Through a scientific cock-up – the source of most plots in the MCU – everyone suddenly whizzes through a hole in time and space into the Quantum Realm.

I know you don’t want to know this either, but the Quantum Realm is sort of the opposite of Marvel’s other unwanted bright idea, The Multiverse. 

The Multiverse is a stack of more universes than you can possibly know what to do with, while Quantum involves shrinking to the smallest size imaginable. This allows Disney’s digital effects people to go nuts – in some cases, literally I believe.  

Imagine every prog rock album cover blended with Pizza With Everything.

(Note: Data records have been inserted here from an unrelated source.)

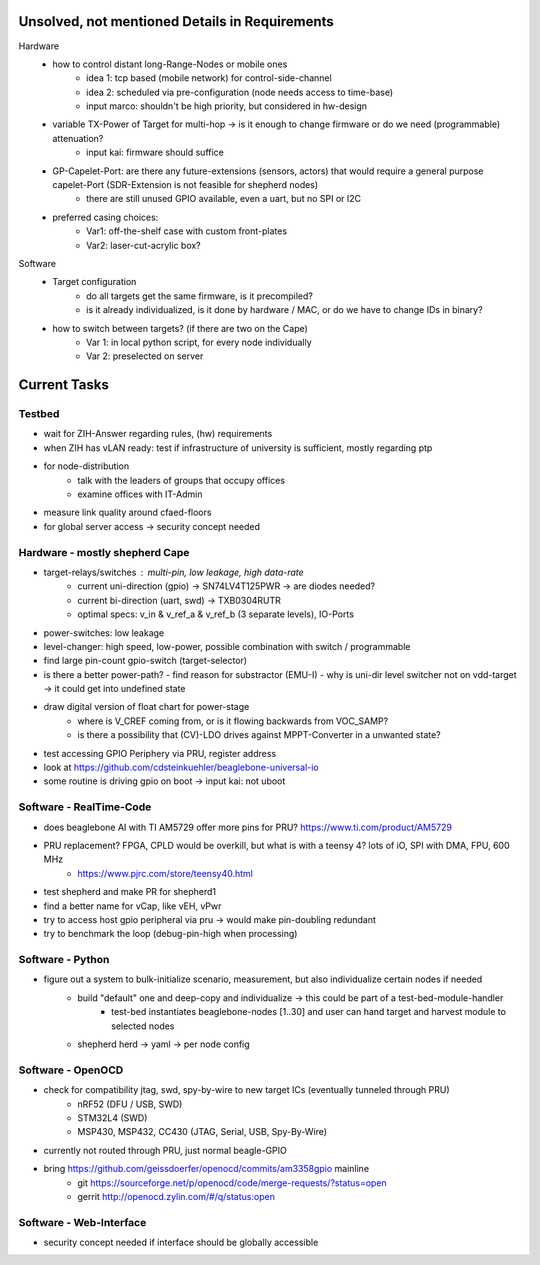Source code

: Unsolved, not mentioned Details in Requirements
===============================================

Hardware
    - how to control distant long-Range-Nodes or mobile ones
        - idea 1: tcp based (mobile network) for control-side-channel
        - idea 2: scheduled via pre-configuration (node needs access to time-base)
        - input marco: shouldn't be high priority, but considered in hw-design
    - variable TX-Power of Target for multi-hop → is it enough to change firmware or do we need (programmable) attenuation?
        - input kai: firmware should suffice
    - GP-Capelet-Port: are there any future-extensions (sensors, actors) that would require a general purpose capelet-Port (SDR-Extension is not feasible for shepherd nodes)
        - there are still unused GPIO available, even a uart, but no SPI or I2C
    - preferred casing choices:
        - Var1: off-the-shelf case with custom front-plates
        - Var2: laser-cut-acrylic box?

Software
    - Target configuration
        - do all targets get the same firmware, is it precompiled?
        - is it already individualized, is it done by hardware / MAC, or do we have to change IDs in binary?
    - how to switch between targets? (if there are two on the Cape)
        - Var 1: in local python script, for every node individually
        - Var 2: preselected on server


Current Tasks
=============

Testbed
-------

- wait for ZIH-Answer regarding rules, (hw) requirements
- when ZIH has vLAN ready: test if infrastructure of university is sufficient, mostly regarding ptp
- for node-distribution
    - talk with the leaders of groups that occupy offices
    - examine offices with IT-Admin
- measure link quality around cfaed-floors
- for global server access -> security concept needed

Hardware - mostly shepherd Cape
-------------------------------

- target-relays/switches : multi-pin, low leakage, high data-rate
    - current uni-direction (gpio) -> SN74LV4T125PWR -> are diodes needed?
    - current bi-direction (uart, swd) -> TXB0304RUTR
    - optimal specs: v_in & v_ref_a & v_ref_b (3 separate levels), IO-Ports
- power-switches: low leakage
- level-changer: high speed, low-power, possible combination with switch / programmable
- find large pin-count gpio-switch (target-selector)
- is there a better power-path?
  - find reason for substractor (EMU-I)
  - why is uni-dir level switcher not on vdd-target -> it could get into undefined state
- draw digital version of float chart for power-stage
   - where is V_CREF coming from, or is it flowing backwards from VOC_SAMP?
   - is there a possibility that (CV)-LDO drives against MPPT-Converter in a unwanted state?
- test accessing GPIO Periphery via PRU, register address
- look at https://github.com/cdsteinkuehler/beaglebone-universal-io
- some routine is driving gpio on boot -> input kai: not uboot

Software - RealTime-Code
------------------------

- does beaglebone AI with TI AM5729 offer more pins for PRU? https://www.ti.com/product/AM5729
- PRU replacement? FPGA, CPLD would be overkill, but what is with a teensy 4? lots of iO, SPI with DMA, FPU, 600 MHz
    - https://www.pjrc.com/store/teensy40.html
- test shepherd and make PR for shepherd1
- find a better name for vCap, like vEH, vPwr
- try to access host gpio peripheral via pru -> would make pin-doubling redundant
- try to benchmark the loop (debug-pin-high when processing)

Software - Python
-----------------

- figure out a system to bulk-initialize scenario, measurement, but also individualize certain nodes if needed
   - build "default" one and deep-copy and individualize -> this could be part of a test-bed-module-handler
      - test-bed instantiates beaglebone-nodes [1..30] and user can hand target and harvest module to selected nodes
   - shepherd herd -> yaml -> per node config

Software - OpenOCD
------------------

- check for compatibility jtag, swd, spy-by-wire to new target ICs (eventually tunneled through PRU)
   - nRF52 (DFU / USB, SWD)
   - STM32L4 (SWD)
   - MSP430, MSP432, CC430 (JTAG, Serial, USB, Spy-By-Wire)
- currently not routed through PRU, just normal beagle-GPIO
- bring https://github.com/geissdoerfer/openocd/commits/am3358gpio mainline
    - git https://sourceforge.net/p/openocd/code/merge-requests/?status=open
    - gerrit http://openocd.zylin.com/#/q/status:open


Software - Web-Interface
------------------------

- security concept needed if interface should be globally accessible
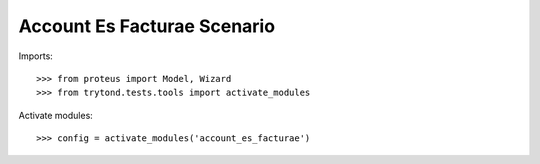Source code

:============================
Account Es Facturae Scenario
============================

Imports::

    >>> from proteus import Model, Wizard
    >>> from trytond.tests.tools import activate_modules

Activate modules::

    >>> config = activate_modules('account_es_facturae')
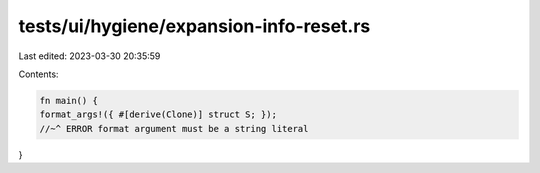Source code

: tests/ui/hygiene/expansion-info-reset.rs
========================================

Last edited: 2023-03-30 20:35:59

Contents:

.. code-block:: rs

    fn main() {
    format_args!({ #[derive(Clone)] struct S; });
    //~^ ERROR format argument must be a string literal
}


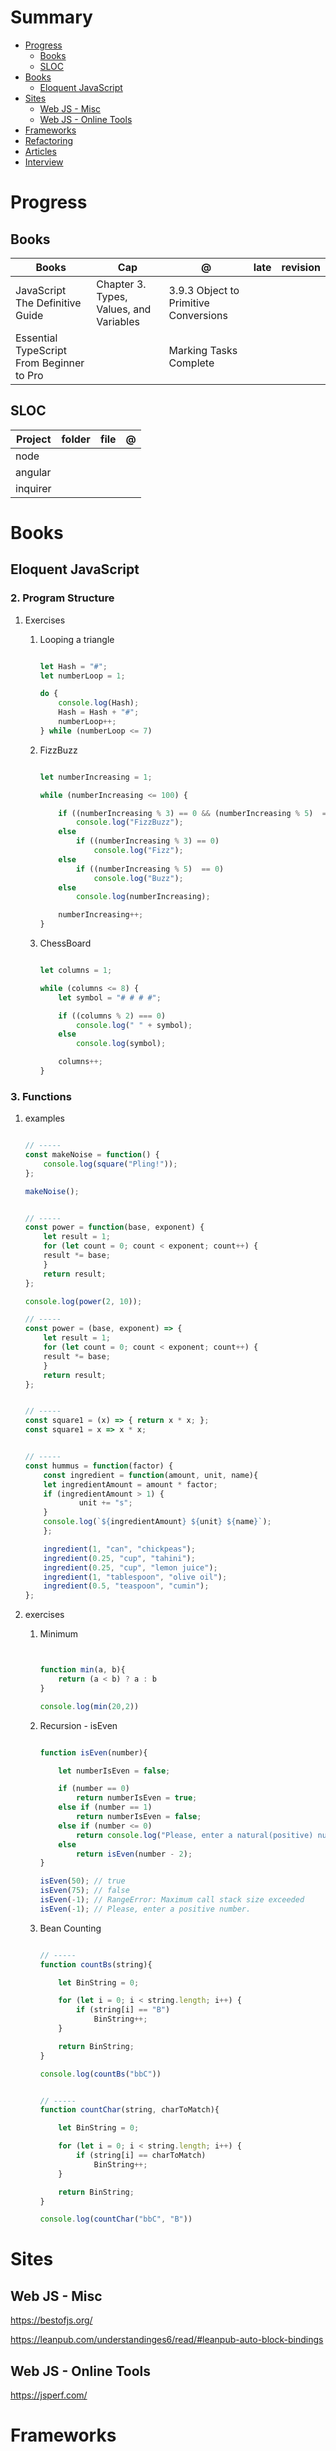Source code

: #+TILE: Javascript - Study Annotations

* Summary
  :PROPERTIES:
  :TOC:      :include all :depth 2 :ignore this
  :END:
:CONTENTS:
- [[#progress][Progress]]
  - [[#books][Books]]
  - [[#sloc][SLOC]]
- [[#books][Books]]
  - [[#eloquent-javascript][Eloquent JavaScript]]
- [[#sites][Sites]]
  - [[#web-js---misc][Web JS - Misc]]
  - [[#web-js---online-tools][Web JS - Online Tools]]
- [[#frameworks][Frameworks]]
- [[#refactoring][Refactoring]]
- [[#articles][Articles]]
- [[#interview][Interview]]
:END:
* Progress
** Books
   | Books                                     | Cap                                     | @                                     | late | revision |
   |-------------------------------------------+-----------------------------------------+---------------------------------------+------+---------|
   | JavaScript The Definitive Guide           | Chapter 3. Types, Values, and Variables | 3.9.3 Object to Primitive Conversions |      |         |
   | Essential TypeScript From Beginner to Pro |                                         | Marking Tasks Complete                |      |         |

** SLOC
   | Project | folder | file | @ |
   |-------------+--------+------+---|
   | node        |        |      |   |
   | angular     |        |      |   |
   | inquirer    |        |      |   |
* Books
** Eloquent JavaScript
*** 2. Program Structure
**** Exercises
***** Looping a triangle
      #+BEGIN_SRC javascript

      let Hash = "#";
      let numberLoop = 1;

      do {
          console.log(Hash);
          Hash = Hash + "#";
          numberLoop++;
      } while (numberLoop <= 7)

      #+END_SRC
***** FizzBuzz
      #+BEGIN_SRC javascript

      let numberIncreasing = 1;

      while (numberIncreasing <= 100) {

          if ((numberIncreasing % 3) == 0 && (numberIncreasing % 5)  == 0)
              console.log("FizzBuzz");
          else
              if ((numberIncreasing % 3) == 0)
                  console.log("Fizz");
          else
              if ((numberIncreasing % 5)  == 0)
                  console.log("Buzz");
          else
              console.log(numberIncreasing);

          numberIncreasing++;
      }

      #+END_SRC
***** ChessBoard
      #+BEGIN_SRC javascript

      let columns = 1;

      while (columns <= 8) {
          let symbol = "# # # #";

          if ((columns % 2) === 0)
              console.log(" " + symbol);
          else
              console.log(symbol);

          columns++;
      }

      #+END_SRC
*** 3. Functions
**** examples
     #+BEGIN_SRC javascript

     // -----
     const makeNoise = function() {
         console.log(square("Pling!"));
     };

     makeNoise();


     // -----
     const power = function(base, exponent) {
         let result = 1;
         for (let count = 0; count < exponent; count++) {
	     result *= base;
         }
         return result;
     };

     console.log(power(2, 10));

     // -----
     const power = (base, exponent) => {
         let result = 1;
         for (let count = 0; count < exponent; count++) {
	     result *= base;
         }
         return result;
     };


     // -----
     const square1 = (x) => { return x * x; };
     const square1 = x => x * x;


     // -----
     const hummus = function(factor) {
         const ingredient = function(amount, unit, name){
	     let ingredientAmount = amount * factor;
	     if (ingredientAmount > 1) {
                 unit += "s";
	     }
	     console.log(`${ingredientAmount} ${unit} ${name}`);
         };

         ingredient(1, "can", "chickpeas");
         ingredient(0.25, "cup", "tahini");
         ingredient(0.25, "cup", "lemon juice");
         ingredient(1, "tablespoon", "olive oil");
         ingredient(0.5, "teaspoon", "cumin");
     };
     #+END_SRC
**** exercises
***** Minimum
      #+BEGIN_SRC javascript


      function min(a, b){
          return (a < b) ? a : b
      }

      console.log(min(20,2))

      #+END_SRC
***** Recursion - isEven
      #+BEGIN_SRC javascript

      function isEven(number){

          let numberIsEven = false;

          if (number == 0)
              return numberIsEven = true;
          else if (number == 1)
              return numberIsEven = false;
          else if (number <= 0)
              return console.log("Please, enter a natural(positive) number.")
          else
              return isEven(number - 2);
      }

      isEven(50); // true
      isEven(75); // false
      isEven(-1); // RangeError: Maximum call stack size exceeded
      isEven(-1); // Please, enter a positive number.

      #+END_SRC
***** Bean Counting
      #+BEGIN_SRC javascript

      // -----
      function countBs(string){

          let BinString = 0;

          for (let i = 0; i < string.length; i++) {
              if (string[i] == "B")
                  BinString++;
          }

          return BinString;
      }

      console.log(countBs("bbC"))


      // -----
      function countChar(string, charToMatch){

          let BinString = 0;

          for (let i = 0; i < string.length; i++) {
              if (string[i] == charToMatch)
                  BinString++;
          }

          return BinString;
      }

      console.log(countChar("bbC", "B"))

      #+END_SRC

* Sites
** Web JS - Misc
   https://bestofjs.org/

   https://leanpub.com/understandinges6/read/#leanpub-auto-block-bindings
** Web JS - Online Tools
   https://jsperf.com/
* Frameworks
  https://polyfill.io/v3/

  https://github.com/vuejs/vue

  https://api.jquery.com/
* Refactoring
  https://medium.com/@jochasinga/how-i-refactor-my-code-561aa9132045
* Articles
  https://developer.mozilla.org/en-US/docs/Web/JavaScript/Reference

  https://medium.com/womakerscode/10-dicas-para-se-tornar-ninja-em-javascript-31a963ad17a1

  https://medium.com/@oliver.grack/using-eslint-with-typescript-and-react-hooks-and-vscode-c583a18f0c75
* Interview
  https://www.pixelstech.net/article/1552133174-JavaScript-interview-questions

Belatedly we should meet the villain of Quantumania, the aforementioned Kang the Conqueror.  

Kang is played by respected actor Jonathan Major, breaking new ground for villainy by being American. Generally, villains are played by British actors.

Still, to be fair, he does adopt a British accent throughout.

There are elements of all sorts of other movies including several references to The Wizard of Oz, as our heroes attempt to find the red shoes to get home with, while keeping Kang the Conqueror safely stuck in the Quantum Realm.

You want to tell the audience that no matter what happens to anyone, they’ll be back if Feige can squeeze another few million dollars from them.